Stem Cell Therapy for Autoimmune Diseases

What is Autoimmune Diseases?

Autoimmune diseases are conditions in which the patient’s immune system generates cellular and antibody responses to substances and tissues normally present in the body. This might be restricted to one organ or involve a particular tissue in different places. As a result of this immune response, damage to different organs occurs. Examples of autoimmune diseases that have responded to stem cell therapy either in animals or humans include rheumatoid arthritis, multiple sclerosis, and lupus.

Currently, autoimmune conditions are treated with immune suppressive agents such as steroids, methothrexate, cyclosporine, gold, and more recently infliximab (Remicade). Despite inducing temporary improvement, these approaches possess the possibility of long-term adverse effects, as well as need for life-long treatment.

Stem cell therapy has been demonstrated to induce profound healing activity in animals with various forms of autoimmune disorders. Besides healing damaged tissues, stem cells have the unique ability to modulate the immune system so as to shut off pathological responses while preserving its ability to fight off disease. Stem cells and specifically, mesenchymal stem cells home to inflamed tissue and start producing anti-inflammatory agents. These mediators act locally and do not suppress the immune response of the patient’s whole body. Additionally, mesenchymal stem cells induce the production of T regulatory cells, a type of immune cell whose function is to protect the body against immunological self-attack.

The adult stem cells used to treat autoimmune diseases at the Stem Cell Institute come from human umbilical cord tissue (allogeneic mesenchymal). These stem cells are expanded at Medistem Panama’s state-of-the-art laboratory.

The mesenchymal stem cells we use are recovered from donated umbilical cords following normal, healthy births. Each mother has her medical history screened and is tested for infectious diseases. Proper consent is received from each family prior to donation.

All umbilical cord-derived stem cells are screened for infectious diseases to International Blood Bank Standards before they are cleared for use in patients.

Only a small percentage of donated umbilical cords pass our rigorous screening process.

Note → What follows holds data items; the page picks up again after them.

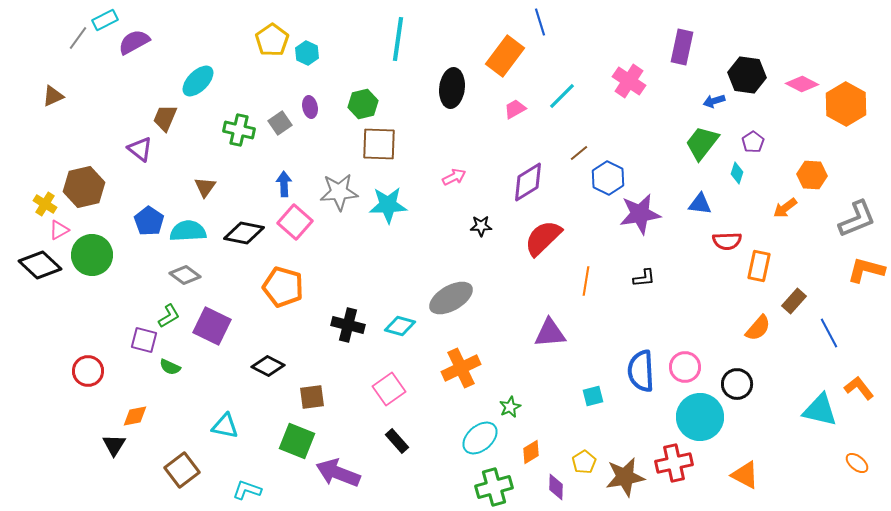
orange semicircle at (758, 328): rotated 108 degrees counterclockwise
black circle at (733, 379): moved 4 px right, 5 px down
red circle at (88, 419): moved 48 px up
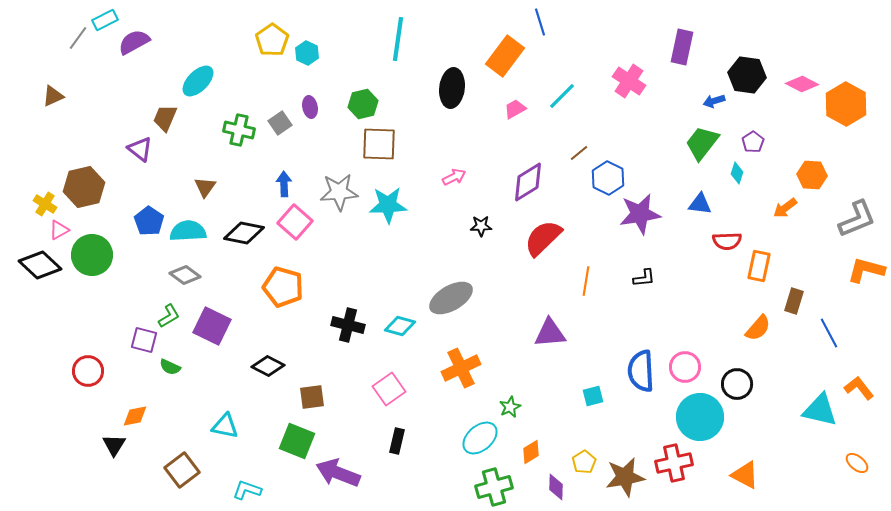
brown rectangle at (794, 301): rotated 25 degrees counterclockwise
black rectangle at (397, 441): rotated 55 degrees clockwise
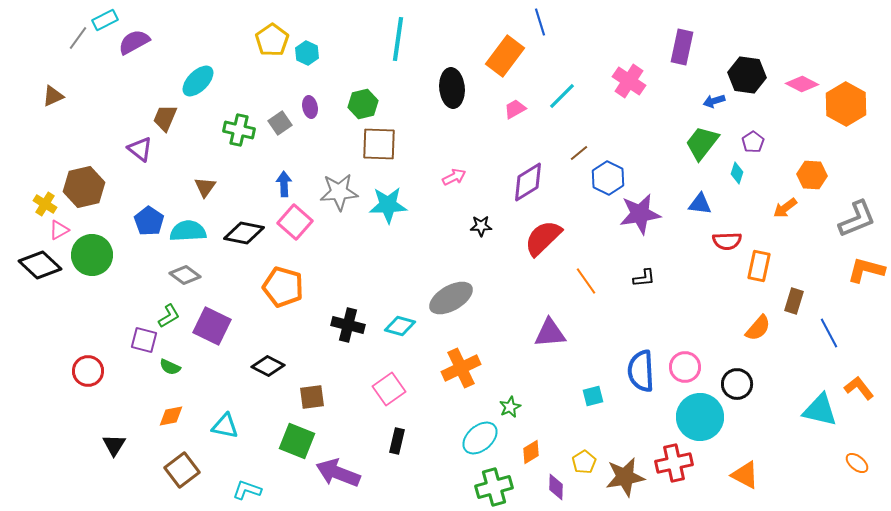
black ellipse at (452, 88): rotated 12 degrees counterclockwise
orange line at (586, 281): rotated 44 degrees counterclockwise
orange diamond at (135, 416): moved 36 px right
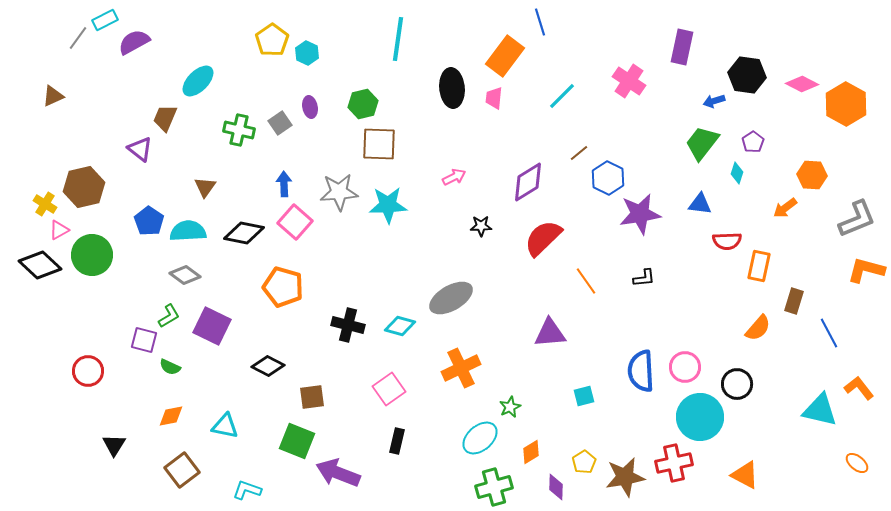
pink trapezoid at (515, 109): moved 21 px left, 11 px up; rotated 55 degrees counterclockwise
cyan square at (593, 396): moved 9 px left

  • Since HUCT mesenchymal stem cells are immune system privileged, cell rejection is not an issue and Human Leukocyte Antigen (HLA) matching is not necessary.
  • The stem cells with the best anti-inflammatory activity, immune modulating capacity, and ability to stimulate regeneration can be screened and selected.
  • Allogeneic stem cells can be administered multiple times over the course of days in uniform dosages that contain high cell counts.
  • Umbilical cord tissue provides an abundant supply of mesenchymal stem cells.
  • No need to collect stem cells from the patient’s hip bone or fat under anesthesia, which especially for small children and their parents, can be an unpleasant ordeal.
  • There is a growing body of evidence showing that umbilical cord-derived mesenchymal stem cells are more robust than mesenchymal stem cells from other sources.
  • No need to administer chemotherapy drugs like Granulocyte-colony stimulating factor (G-CSF or GCSF) to stimulate the bone marrow to produce granulocytes and stem cells and release them into the bloodstream.

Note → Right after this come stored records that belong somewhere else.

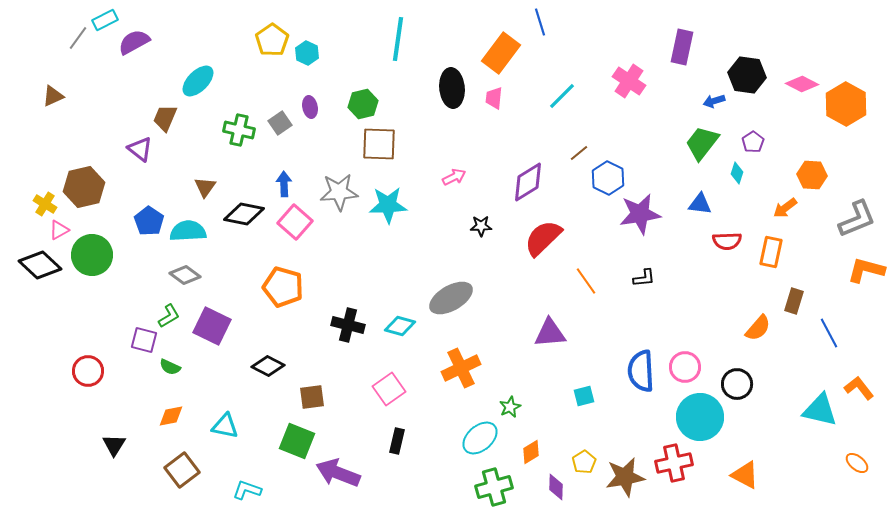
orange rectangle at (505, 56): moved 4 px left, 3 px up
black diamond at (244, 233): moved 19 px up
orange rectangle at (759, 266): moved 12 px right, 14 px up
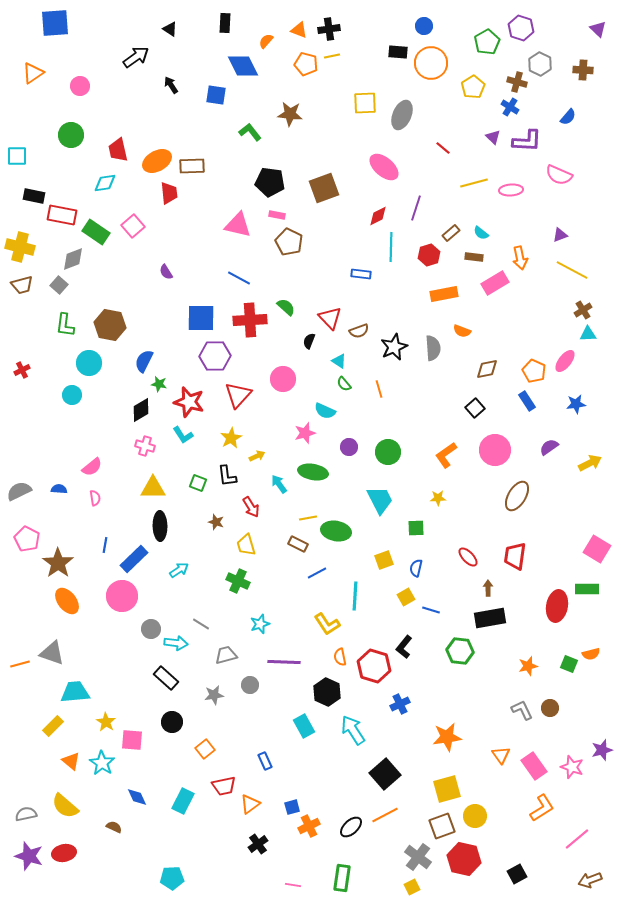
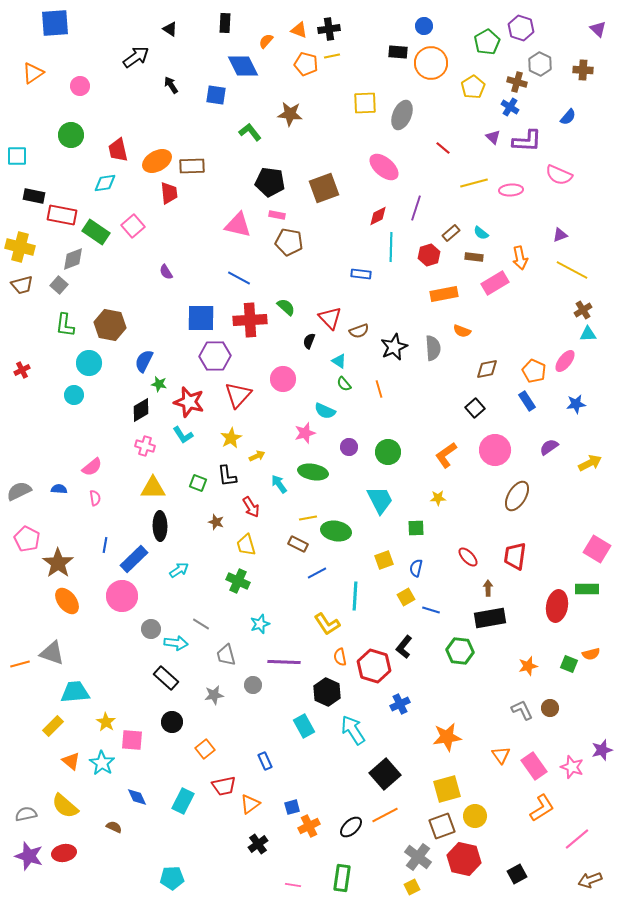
brown pentagon at (289, 242): rotated 16 degrees counterclockwise
cyan circle at (72, 395): moved 2 px right
gray trapezoid at (226, 655): rotated 90 degrees counterclockwise
gray circle at (250, 685): moved 3 px right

Human umbilical cord tissue-derived mesenchymal stem cells (MSCs) that were isolated and grown in our laboratory in Panama to create master cell banks are currently being used in the United States under US FDA regulation.

These cells serve as the starting material for cellular products used in MSC clinical trials for two Duchenne’s muscular dystrophy patients under US FDA’s designation of Investigational New Drug (IND) for single patient compassionate use. (IND 16026 DMD Single Patient).

The body’s immune system is unable to recognize umbilical cord-derived mesenchymal stem cells as foreign and therefore they are not rejected. HUCT stem cells have been administered thousands of times at the Stem Cell Institute and there has never been a single instance rejection (graft vs. host disease).  As a matter of fact, allogeneic (not the patient’s own) mesenchymal stem cells are approved to treat graft vs. host disease in Canada and New Zealand.

Umbilical cord-derived mesenchymal stem cells also proliferate/differentiate more efficiently than “older” cells, such as those found in the fat and therefore, they are considered to be more “potent”.